Since 64.3% of the isolates were identified as Staphylococcus spp., the potential for the existence of methicillin resistance was high. Further testing of these colonies detected methicillin resistance not only among S. aureus but also among S. epidermidis strains. About half of the S. aureus were MRSA and 20% of S. epidermidis were MRCNS. In addition, our study was the first study that described the prevalence of ESBL among environmental samples from emergency ambulances. ESBL-producing K. pneumoniae and E. coli were isolated from suction devices and portable ventilators. These multidrug-resistant bacteria may contribute to life-threatening respiratory tract infections if these types of equipment are reused for critically ill patients without being disinfected. No ESBL bacteria were detected among Proteus spp. and Citrobacter spp., most likely due to the limited number of isolates.

Both methicillin-resistant staphylococci and ESBL colonies were recovered from different sites within the ambulances, with the exception of DC shock apparatus and steering wheels that contained methicillin-sensitive S. epidermidis isolates that were probably skin contaminants. Our results showed no relationship between sites inside ambulances and methicillin resistance or ESBLs distribution indicating a possible cross-contamination within the vehicle.

Detection of MRSA, MRCNS, and ESBL raises concerns since these pathogens may cause severe life-threatening complications. It was shown that MRSA was detected in ambulance vehicles immediately after transport of MRSA-colonized or -infected patients.3 Other studies showed that ambulances have a significant degree of MRSA contamination and may therefore represent an important factor for transmission of serious infections to patients.9,27 Generally, ESBL and MRSA testing in the ambulance environment is useful for infection control purposes. Documenting these potential hazards may promote the development of best practices to reduce risks of transmission to transported patients.
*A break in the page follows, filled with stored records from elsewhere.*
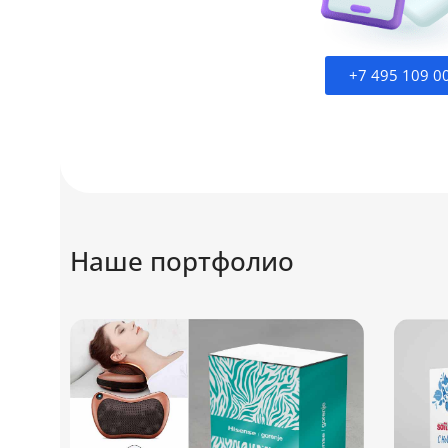
+7 495 109 0
Наше портфолио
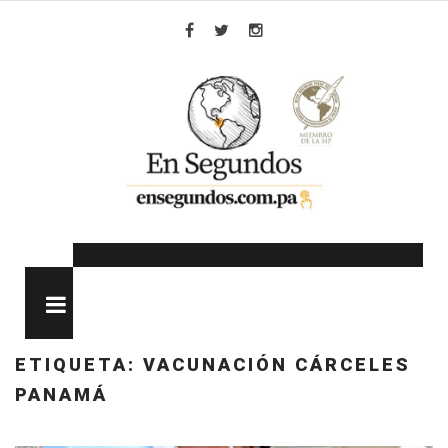
Skip
to
Facebook
Twitter
Instagram
content
MENU
ETIQUETA:
VACUNACIÓN CÁRCELES
PANAMÁ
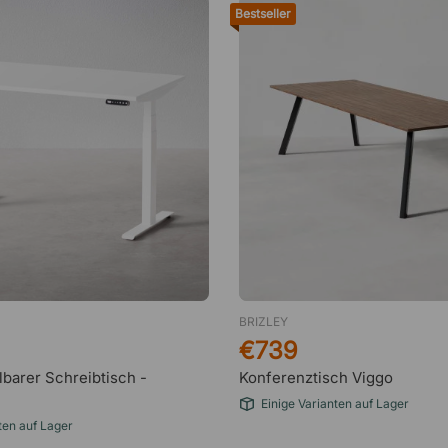
Bestseller
BRIZLEY
€739
barer Schreibtisch -
Konferenztisch Viggo
Einige Varianten auf Lager
ten auf Lager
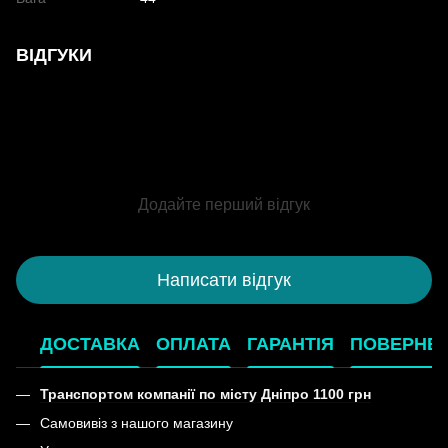
ВІДГУКИ
Додайте перший відгук
Написати відгук
ДОСТАВКА
ОПЛАТА
ГАРАНТІЯ
ПОВЕРНЕ
Транспортом компанії по місту Дніпро 1100 грн
Самовивіз з нашого магазину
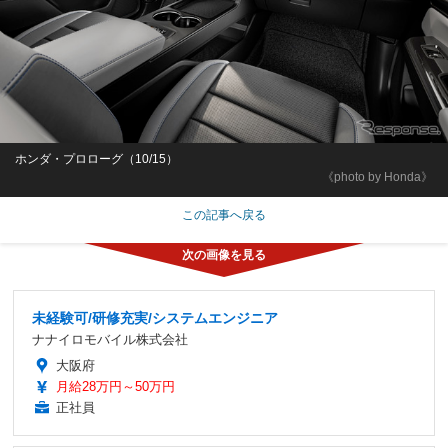
ホンダ・プロローグ（10/15）
《photo by Honda》
この記事へ戻る
未経験可/研修充実/システムエンジニア
ナナイロモバイル株式会社
大阪府
月給28万円～50万円
正社員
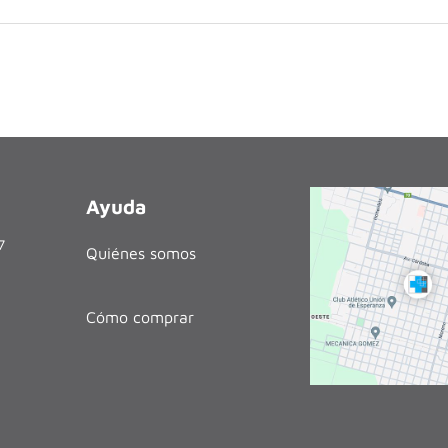
Ayuda
27
Quiénes somos
Cómo comprar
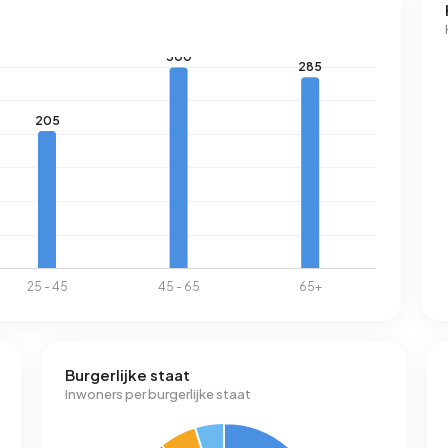
Burgerlijke staat
Inwoners per burgerlijke staat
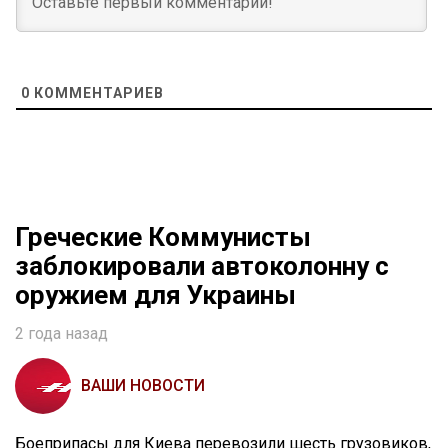
0
КОММЕНТАРИЕВ
Греческие Коммунисты
заблокировали автоколонну с
оружием для Украины
2 года назад
ВАШИ НОВОСТИ
Боеприпасы для Киева перевозили шесть грузовиков,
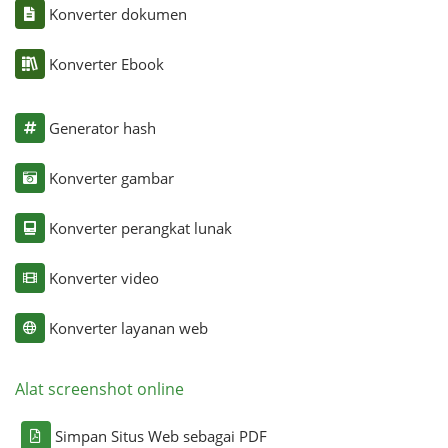
Konverter dokumen
Konverter Ebook
Generator hash
Konverter gambar
Konverter perangkat lunak
Konverter video
Konverter layanan web
Alat screenshot online
Simpan Situs Web sebagai PDF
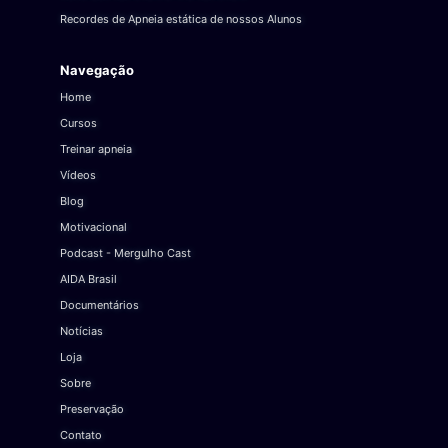
Recordes de Apneia estática de nossos Alunos
Navegação
Home
Cursos
Treinar apneia
Vídeos
Blog
Motivacional
Podcast - Mergulho Cast
AIDA Brasil
Documentários
Notícias
Loja
Sobre
Preservação
Contato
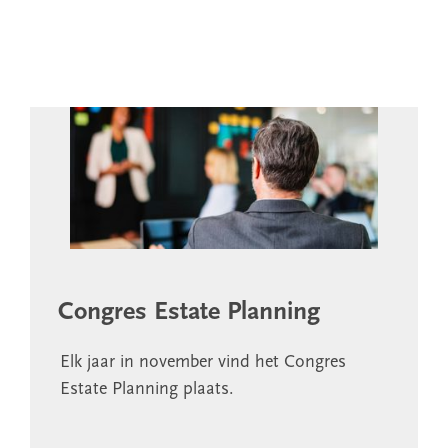
Congres Estate Planning
Elk jaar in november vind het Congres
Estate Planning plaats.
Interestingly, studies have shown that a high density of bacterial contamination was not only detected in ground emergency ambulances1,8,9,28–30 but also detected in Emergency Service Helicopters.31,32

Based on our observations, it can be concluded that the level of microbial contamination in ambulances within Assiut city in Egypt is not acceptable. It is highly recommended that standard operating procedures of cleaning, decontamination, and disinfection of emergency vehicles and their equipment be implemented. This includes decreasing the contamination rate to the environment by colonized patients and contaminated health care workers by employing regular time-tabled cleaning schedules that are carried out by specialized infection control members, the use of appropriate disinfectants, appropriate cleaning of medical equipment in vehicles, management of water quality introduced into vehicles, avoiding non essential contact of patients’ relatives in the ambulance environment to limit concentrations of shed and airborne bacteria.33,34

Additional studies are also planned to evaluate and validate the disinfection protocols. Further research should be carried out to analyze the effect of seasonal climate changes on the prevalence of pathogens in ambulances. The reason for that is the well-known effect of temperature and environmental conditions on microbial growth. Our planned future studies will highlight the difference in microbial populations in the summer versus the winter.